The tide of opinion is against me here. A boy must know arithmetic of course, or how can he fulfill his destiny and make money? But a girl! Nevertheless, no woman can manage a household properly, or even guide her own affairs as a single woman, without a good knowledge of arithmetic. Her money will be wasted, her servants will cheat her, tradespeople will be demoralized by her. There may be so much money at her command that she goes on serenely unaware of harm. She may perform feats of charity, but what was meant to be a blessing becomes a curse through her ignorance.
A millionaire who meant to give his daughter every advantage began as usual with a French nurse and a German maid and a music master who could command a fabulous price, while he engaged an artist of distinction to oversee her untidy attempts at drawing. At last he remembered that she ought to have a teacher in English, and a lady was engaged to teach grammar and literature and history. "And arithmetic?" she asked. "A little, perhaps. Girls need very little."
The millionaire's daughter came to take her lesson—a bright, handsome girl, full of good nature. "I hate arithmetic, you know," she said confidingly, shrugging her shoulders and puckering her brows. "And then, what's the good of it for a girl?"
The teacher did not argue the question, but began her task. "If thirteen yards of ribbon cost $3.25, how much will one yard cost?" As doing this problem in her mind was quite out of Miss Malvina's power, she was allowed paper and pencil. She wrinkled her forehead, curled her lip, looked up and laughed, "I haven't the faintest idea, don't you know?" A few judicious questions led her to see the necessity of dividing $3.25 by 13, and she went to work. After a season of struggle her countenance cleared. "Upon my word, I've got the answer—25!" "Twenty-five what?" "Twenty-five—why—twenty-five dollars!" "Wouldn't that be rather high for ribbon?" asked the teacher. "Oh, I don't know," replied Miss Malvina carelessly. "I'll tell you," she added triumphantly; "I should tell them to give me the best, and I suppose they would know what I ought to pay." This is hardly an extreme case. In the public schools the girls still learn arithmetic,—perhaps they spend too much strength upon it for the practical mastery they get; but in private schools the best of teachers find it almost impossible to give girls a working knowledge of the subject, because the tide of feeling is so strong against it.
By and by Miss Malvina's father found himself having trouble with his workmen. There were strikes. The family received threatening letters. Malvina's rosy cheeks grew pale. "I don't know what they want," she said forlornly. "They say we are all so extravagant. I don't know what difference that makes to them if we pay for what we buy. We never hurt them. I wish we were not rich at all. It would be much nicer to be poor. I should like to be a—what is it?—a commoner—or a communist or something. Then nobody would be envious."
Now there was not a more generous girl in the world than Malvina. If she had been afloat on a raft after a shipwreck she would have been the one to give up her last ration of water to any one who needed it more. She was ready to pour out money in any case of distress, but she had no idea of its value, and none of her charities prospered, except so far as her rosy, good-natured face could be seen, for that, to be sure, did good like a medicine.
And she was not a stupid girl, though certainly not brilliant in mathematics. If she had been taught that arithmetic is positively needed by every girl, rich or poor, she could have learned all she needed to know of figures to make her life a blessing to hundreds of people whom she only injured for lack of such knowledge.
A vast amount of the daily comfort of people of narrow means depends on the understanding the mother of a family has of accounts, so that the real needs and pleasures may be provided for without the contraction of debt.

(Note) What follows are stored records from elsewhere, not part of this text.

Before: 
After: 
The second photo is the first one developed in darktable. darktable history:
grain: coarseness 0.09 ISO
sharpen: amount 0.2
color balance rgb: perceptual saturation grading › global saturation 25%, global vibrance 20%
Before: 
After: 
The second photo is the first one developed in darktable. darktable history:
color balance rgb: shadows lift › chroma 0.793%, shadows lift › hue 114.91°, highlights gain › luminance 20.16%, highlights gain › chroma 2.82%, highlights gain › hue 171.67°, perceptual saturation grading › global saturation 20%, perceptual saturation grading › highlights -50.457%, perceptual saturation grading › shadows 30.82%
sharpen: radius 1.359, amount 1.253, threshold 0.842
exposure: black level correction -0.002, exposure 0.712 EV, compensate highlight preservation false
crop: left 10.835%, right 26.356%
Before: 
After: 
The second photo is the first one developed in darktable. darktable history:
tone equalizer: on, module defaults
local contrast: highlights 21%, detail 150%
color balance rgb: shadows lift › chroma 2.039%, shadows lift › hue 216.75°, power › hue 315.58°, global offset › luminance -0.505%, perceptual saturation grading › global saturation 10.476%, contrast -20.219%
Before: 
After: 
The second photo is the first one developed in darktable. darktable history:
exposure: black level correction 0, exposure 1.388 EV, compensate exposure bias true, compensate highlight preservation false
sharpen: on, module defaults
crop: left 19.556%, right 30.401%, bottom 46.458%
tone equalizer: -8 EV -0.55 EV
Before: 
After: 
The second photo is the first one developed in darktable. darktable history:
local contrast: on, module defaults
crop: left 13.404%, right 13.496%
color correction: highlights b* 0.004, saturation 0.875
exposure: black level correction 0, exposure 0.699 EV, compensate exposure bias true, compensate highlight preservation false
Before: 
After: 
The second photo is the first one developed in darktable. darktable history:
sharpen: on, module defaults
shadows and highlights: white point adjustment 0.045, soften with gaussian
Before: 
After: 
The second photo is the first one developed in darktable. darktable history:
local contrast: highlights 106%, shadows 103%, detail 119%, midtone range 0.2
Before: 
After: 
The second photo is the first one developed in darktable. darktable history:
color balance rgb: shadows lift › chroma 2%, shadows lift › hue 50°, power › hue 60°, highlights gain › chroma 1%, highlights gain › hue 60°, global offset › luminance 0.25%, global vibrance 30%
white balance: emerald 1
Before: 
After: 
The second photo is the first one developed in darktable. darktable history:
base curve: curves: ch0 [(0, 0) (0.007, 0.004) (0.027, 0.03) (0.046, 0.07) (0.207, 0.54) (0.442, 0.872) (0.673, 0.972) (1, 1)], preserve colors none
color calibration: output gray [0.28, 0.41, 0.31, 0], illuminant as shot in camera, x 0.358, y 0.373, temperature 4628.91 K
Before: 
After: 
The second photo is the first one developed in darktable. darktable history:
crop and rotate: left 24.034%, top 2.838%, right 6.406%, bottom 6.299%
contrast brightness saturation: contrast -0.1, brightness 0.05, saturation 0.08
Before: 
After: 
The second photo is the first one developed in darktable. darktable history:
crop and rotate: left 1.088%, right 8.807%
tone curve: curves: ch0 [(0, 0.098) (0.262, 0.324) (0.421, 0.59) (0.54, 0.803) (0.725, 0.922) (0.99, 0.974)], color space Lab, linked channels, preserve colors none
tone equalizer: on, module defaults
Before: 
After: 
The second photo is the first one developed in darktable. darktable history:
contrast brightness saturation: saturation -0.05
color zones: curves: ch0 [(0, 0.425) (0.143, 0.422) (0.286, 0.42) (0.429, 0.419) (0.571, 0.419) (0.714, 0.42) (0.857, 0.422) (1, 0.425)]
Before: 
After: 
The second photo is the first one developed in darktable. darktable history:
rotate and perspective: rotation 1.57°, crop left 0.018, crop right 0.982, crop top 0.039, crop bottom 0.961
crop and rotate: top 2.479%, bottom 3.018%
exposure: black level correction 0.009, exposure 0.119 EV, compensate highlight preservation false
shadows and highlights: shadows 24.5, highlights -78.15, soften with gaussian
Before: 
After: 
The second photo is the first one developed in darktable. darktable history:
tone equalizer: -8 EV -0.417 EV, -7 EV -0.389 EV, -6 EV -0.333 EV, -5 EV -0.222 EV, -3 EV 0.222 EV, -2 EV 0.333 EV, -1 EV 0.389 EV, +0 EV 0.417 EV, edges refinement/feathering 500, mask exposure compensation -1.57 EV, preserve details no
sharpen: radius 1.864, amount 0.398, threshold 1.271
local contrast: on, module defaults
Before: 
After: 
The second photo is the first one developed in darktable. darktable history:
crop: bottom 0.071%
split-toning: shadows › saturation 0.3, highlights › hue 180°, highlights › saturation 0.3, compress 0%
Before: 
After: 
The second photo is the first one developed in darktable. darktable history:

In a rich family the burden of the mother's incapacity for figures does not fall directly on those dearest to her, but it has unconsciously a far greater weight in the world at large, and is one of the chief among the unrecognized elements causing the increasing bitterness between the rich and the poor.
Let every girl, rich or poor, be required to keep her own accounts accurately from the time she is old enough to have an allowance of even ten cents a month, and there would be a perceptible amelioration in some of the hardest of present conditions.
I believe that some music should be included in a practical education,—certainly if a girl has a taste for it. The ability to sing hymns and ballads, and to play accompaniments well, adds so much to the happiness of a woman herself, and usually to that of her family, that it ought to be considered as something more than an accomplishment. I should not wish to be understood as limiting a musical education to these requirements. I should like to have every girl carry her education as far as she can without neglecting duties she feels more important. Even when she has no musical talent, but merely a love for music, though she cannot give much pleasure to others, I think she may get an elevation of mind from stumbling through Beethoven and Wagner which is worth the time she spends. Still, I think singing is of more practical use than instrumental music, and the power to play simple things well which is so rare is in most cases more to the purpose than to stumble through Beethoven and Wagner.